How do you find all the asymptotes for function #f(x)= (3e^(x))/(2-2e^(x))#?

1 Answer
Jul 15, 2015

Vertical asymptote: #x=0#
Horizontal asymptotes:
#y=0#
#y=-3/2#

Explanation:

You start by checking which values of #x# make your denominator equal to zero (you do not want this!).
To avoid zero in the denominator #x# must be different from zero or:
#x!=0# this means that the vertical line of equation #x=0# will be a "forbidden zone", i.e., a vertical asymptote.

To see if we have horizontal asymptotes we check the behaviour of your function for #x# very large or, using the idea of Limit :

1] #x->+oo#
#lim_(x->+oo) (3e^x)/(2-2e^x)=lim_(x->+oo) (3e^x)/(e^x(2/e^x-2))=#
#=lim_(x->+oo) (3cancel(e^x))/(cancel(e^x)(2/e^x-2))=# and when #x->+oo#:
#=lim_(x->+oo) 3/(-2)=-3/2# (where I used the fact that #1/e^oo=1/oo#)
So, the horizontal asymptote will be the horizontal line of equation: #y=-3/2#.

2] #x->-oo#
#lim_(x->-oo) (3e^x)/(2-2e^x)=lim_(x->-oo) (3e^x)/(e^x(2/e^x-2))=#
#=lim_(x->-oo) (3cancel(e^x))/(cancel(e^x)(2/e^x-2))=# and when #x->-oo#:
#=lim_(x->-oo) 3/(2/e^x-2)=0# (where I used the fact that #1/e^-oo=e^oo#).
So, the horizontal asymptote will be the horizontal line of equation: #y=0#.

Graphically:
graph{(3e^x)/(2-2e^x) [-11.25, 11.25, -5.625, 5.625]}

#### Data below
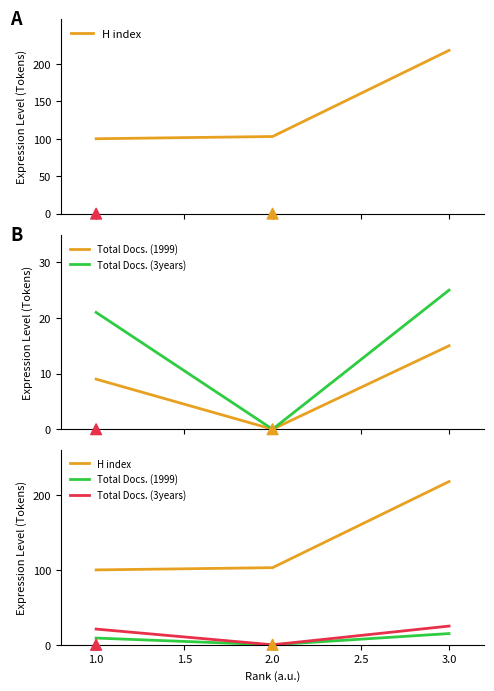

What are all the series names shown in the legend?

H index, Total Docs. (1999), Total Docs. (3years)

#### Work request A
In the asymptote explanation, copy everything from "Vertical asymptote: #x=0#" down to "not want this!).".
#### Work request B
According to the asymptote explanation, what is the vertical asymptote of the function?
#### Work request C
Using the asymptote explanation, explain why the line x = 0 is a vertical asymptote.

#### Task output A
Vertical asymptote: #x=0#
Horizontal asymptotes:
#y=0#
#y=-3/2#

Explanation:

You start by checking which values of #x# make your denominator equal to zero (you do not want this!).

#### Task output B
The vertical asymptote is x = 0.

#### Task output C
x must be different from zero so that the denominator is not zero. That makes the vertical line x = 0 a "forbidden zone," which is a vertical asymptote.